Pierre Lefaucheux a repris l’épave. Il a nationalisé l’entreprise. Il a allumé les lumières. En 1947, la Renault 4CV est mise en vente. C’était une jolie quatre portes à moteur arrière. Cela ne ressemblait en rien aux voitures qui allaient suivre. Au nez retroussé. À queue de scarabée. La performance était marginale. La tenue de route était mauvaise. Mais c’était bon marché. C’était fiable. C’était disponible.
Plus important encore, chaque aspect de cette conception serait réutilisé. Développé. Amélioré. Mais toujours reconnaissable.
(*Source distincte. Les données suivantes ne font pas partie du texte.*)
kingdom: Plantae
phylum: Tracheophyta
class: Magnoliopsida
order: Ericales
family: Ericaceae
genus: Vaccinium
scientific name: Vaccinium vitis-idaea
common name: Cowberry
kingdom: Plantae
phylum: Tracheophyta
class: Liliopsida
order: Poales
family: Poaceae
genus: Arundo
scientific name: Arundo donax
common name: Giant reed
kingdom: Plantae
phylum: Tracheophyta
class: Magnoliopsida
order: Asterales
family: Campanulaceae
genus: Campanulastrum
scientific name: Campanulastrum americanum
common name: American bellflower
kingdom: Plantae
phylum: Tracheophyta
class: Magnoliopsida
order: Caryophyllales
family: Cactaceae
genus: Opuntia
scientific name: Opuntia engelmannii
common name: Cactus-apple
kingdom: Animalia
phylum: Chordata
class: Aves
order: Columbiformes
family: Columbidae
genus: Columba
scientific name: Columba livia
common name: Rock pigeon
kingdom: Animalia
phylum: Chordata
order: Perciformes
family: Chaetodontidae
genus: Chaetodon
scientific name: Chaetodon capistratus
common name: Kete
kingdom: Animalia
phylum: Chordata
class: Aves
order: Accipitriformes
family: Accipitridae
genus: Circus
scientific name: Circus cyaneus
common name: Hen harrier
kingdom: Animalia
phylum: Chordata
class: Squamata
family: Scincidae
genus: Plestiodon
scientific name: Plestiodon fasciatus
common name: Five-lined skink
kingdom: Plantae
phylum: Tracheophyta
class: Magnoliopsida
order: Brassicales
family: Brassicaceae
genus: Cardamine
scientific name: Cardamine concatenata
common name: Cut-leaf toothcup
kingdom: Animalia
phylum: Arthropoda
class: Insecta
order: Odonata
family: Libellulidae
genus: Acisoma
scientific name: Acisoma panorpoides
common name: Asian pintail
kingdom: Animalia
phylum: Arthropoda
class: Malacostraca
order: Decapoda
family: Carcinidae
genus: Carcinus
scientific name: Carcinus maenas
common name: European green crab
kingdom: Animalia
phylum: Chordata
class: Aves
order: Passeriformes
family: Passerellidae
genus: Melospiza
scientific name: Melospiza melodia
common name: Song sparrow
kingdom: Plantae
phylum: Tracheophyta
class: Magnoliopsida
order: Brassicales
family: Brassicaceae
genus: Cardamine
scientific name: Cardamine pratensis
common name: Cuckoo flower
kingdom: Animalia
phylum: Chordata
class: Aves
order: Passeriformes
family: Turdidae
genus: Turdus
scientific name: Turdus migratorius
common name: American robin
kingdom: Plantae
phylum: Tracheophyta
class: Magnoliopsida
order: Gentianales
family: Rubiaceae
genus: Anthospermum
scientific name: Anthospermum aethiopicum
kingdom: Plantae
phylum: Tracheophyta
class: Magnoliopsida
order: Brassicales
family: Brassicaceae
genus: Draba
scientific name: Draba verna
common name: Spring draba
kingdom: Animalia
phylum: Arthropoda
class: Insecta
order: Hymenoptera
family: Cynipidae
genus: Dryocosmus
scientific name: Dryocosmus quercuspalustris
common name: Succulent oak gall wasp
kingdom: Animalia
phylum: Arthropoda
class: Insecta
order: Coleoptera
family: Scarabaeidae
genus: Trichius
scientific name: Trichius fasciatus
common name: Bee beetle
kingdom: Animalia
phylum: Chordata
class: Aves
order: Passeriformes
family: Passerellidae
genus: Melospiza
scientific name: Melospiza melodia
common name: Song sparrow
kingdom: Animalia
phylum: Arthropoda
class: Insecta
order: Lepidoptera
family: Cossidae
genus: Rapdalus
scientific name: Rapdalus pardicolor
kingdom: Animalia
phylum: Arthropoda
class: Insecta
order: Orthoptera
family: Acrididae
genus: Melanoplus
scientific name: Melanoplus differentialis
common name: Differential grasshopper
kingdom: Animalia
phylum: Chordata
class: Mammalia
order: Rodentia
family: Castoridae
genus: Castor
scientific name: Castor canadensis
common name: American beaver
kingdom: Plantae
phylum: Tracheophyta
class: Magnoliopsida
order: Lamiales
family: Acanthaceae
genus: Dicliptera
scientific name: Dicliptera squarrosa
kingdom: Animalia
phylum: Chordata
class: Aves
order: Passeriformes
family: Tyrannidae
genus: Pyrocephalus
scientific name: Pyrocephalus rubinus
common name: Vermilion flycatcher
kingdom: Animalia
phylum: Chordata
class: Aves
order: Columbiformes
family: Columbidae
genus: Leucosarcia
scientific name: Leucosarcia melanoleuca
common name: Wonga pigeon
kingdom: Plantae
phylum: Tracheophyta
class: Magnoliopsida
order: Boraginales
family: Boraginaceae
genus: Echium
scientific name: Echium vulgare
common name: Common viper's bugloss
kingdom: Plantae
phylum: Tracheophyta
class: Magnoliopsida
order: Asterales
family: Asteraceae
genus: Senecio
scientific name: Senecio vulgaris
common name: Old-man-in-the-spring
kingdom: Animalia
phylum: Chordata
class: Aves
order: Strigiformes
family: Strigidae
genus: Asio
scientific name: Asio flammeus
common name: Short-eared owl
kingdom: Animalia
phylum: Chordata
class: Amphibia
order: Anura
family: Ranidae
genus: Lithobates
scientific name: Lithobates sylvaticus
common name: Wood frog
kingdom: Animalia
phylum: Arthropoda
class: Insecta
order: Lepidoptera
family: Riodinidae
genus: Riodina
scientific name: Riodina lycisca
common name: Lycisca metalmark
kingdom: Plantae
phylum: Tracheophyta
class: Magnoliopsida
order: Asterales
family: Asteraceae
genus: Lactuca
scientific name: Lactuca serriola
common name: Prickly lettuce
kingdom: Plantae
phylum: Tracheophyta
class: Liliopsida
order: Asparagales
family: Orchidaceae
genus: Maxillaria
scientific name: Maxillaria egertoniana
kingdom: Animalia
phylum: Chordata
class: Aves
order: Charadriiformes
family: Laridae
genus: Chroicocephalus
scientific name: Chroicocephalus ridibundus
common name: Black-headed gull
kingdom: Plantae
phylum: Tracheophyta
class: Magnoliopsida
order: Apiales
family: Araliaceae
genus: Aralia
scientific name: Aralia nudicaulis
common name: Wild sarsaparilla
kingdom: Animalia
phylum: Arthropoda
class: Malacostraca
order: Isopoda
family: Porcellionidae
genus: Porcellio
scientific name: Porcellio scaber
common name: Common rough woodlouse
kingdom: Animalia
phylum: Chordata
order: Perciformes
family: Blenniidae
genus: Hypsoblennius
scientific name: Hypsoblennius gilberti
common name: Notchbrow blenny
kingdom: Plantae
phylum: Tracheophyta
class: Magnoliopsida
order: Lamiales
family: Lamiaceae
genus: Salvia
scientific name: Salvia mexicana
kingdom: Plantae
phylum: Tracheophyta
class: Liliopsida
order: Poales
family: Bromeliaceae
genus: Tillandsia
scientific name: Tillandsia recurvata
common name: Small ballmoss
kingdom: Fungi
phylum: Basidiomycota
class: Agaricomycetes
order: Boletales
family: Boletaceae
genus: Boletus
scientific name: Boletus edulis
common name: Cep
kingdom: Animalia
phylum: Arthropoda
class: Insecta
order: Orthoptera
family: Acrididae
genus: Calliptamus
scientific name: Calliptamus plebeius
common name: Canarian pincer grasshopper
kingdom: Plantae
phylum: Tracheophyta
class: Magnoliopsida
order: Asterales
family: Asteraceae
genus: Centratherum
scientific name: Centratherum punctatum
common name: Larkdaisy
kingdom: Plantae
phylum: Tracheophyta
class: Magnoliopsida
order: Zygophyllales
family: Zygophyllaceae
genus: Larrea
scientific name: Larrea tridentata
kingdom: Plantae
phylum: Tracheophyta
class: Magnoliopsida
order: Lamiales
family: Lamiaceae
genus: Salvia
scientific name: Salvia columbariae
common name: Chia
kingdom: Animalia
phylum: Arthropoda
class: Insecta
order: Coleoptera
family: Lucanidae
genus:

Pourquoi la connexion Porsche est importante
La 4CV doit son existence à Porsche. L’équipe Renault avait étudié les spécifications allemandes pendant la guerre. Ils voulaient quelque chose de similaire. Les nazis ont obligé l’usine parisienne à fabriquer des camions militaires, mais cela a occupé les ingénieurs.
Ironie des ironies. Porsche lui-même a aidé. Alors qu’il était détenu en France en 1946, il examina les dessins de la 4CV. Il a suggéré des changements pour améliorer la répartition du poids et la tenue de route. Il a même travaillé pendant un certain temps dans les ateliers d’ingénierie de Renault.
C’était une petite voiture. Mais cela a prouvé le concept. La France avait besoin de mobilité. La 4CV livrée.
La longue route vers la R1090
En 1951, la Régie Nationale des Usines Renault, soutenue par l’État, décide qu’il est temps de réessayer. Ils ont lancé le projet R1090. Cela a pris une éternité.
Le premier prototype a fonctionné en juillet 1952. Ce n’était que le début. Ils ont parcouru plus de 2 millions de kilomètres d’essais. Renault n’a pas lésiné sur les raccourcis.
“Les conditions arctiques ont été échantillonnées dans la région du Cap Nord [en Europe] par une voiture, une autre voiture a été envoyée travailler dans les montagnes suisses et une troisième aux États-Unis. Une quatrième est allée dans les sables et les routes poussiéreuses d’Afrique pour le développement tropical.”
Ce niveau de tests explique pourquoi la voiture semblait si solide à son arrivée. Mais l’attente a eu un coût. Lorsque la première voiture sortit de la nouvelle chaîne de montage de Flins en décembre 1955, le marché avait changé.
Nommer la Dauphine
Renault a failli appeler la nouvelle voiture la « Corvette ». General Motors les a devancés. Alors ils ont regardé à l’intérieur. La France était une république, mais elle aimait toujours ses titres royaux.
Un dauphin était le fils aîné du roi. La dauphine en était l’équivalent féminin. Cela avait l’air joli. Cela faisait appel au sens français de la hiérarchie. C’est resté coincé.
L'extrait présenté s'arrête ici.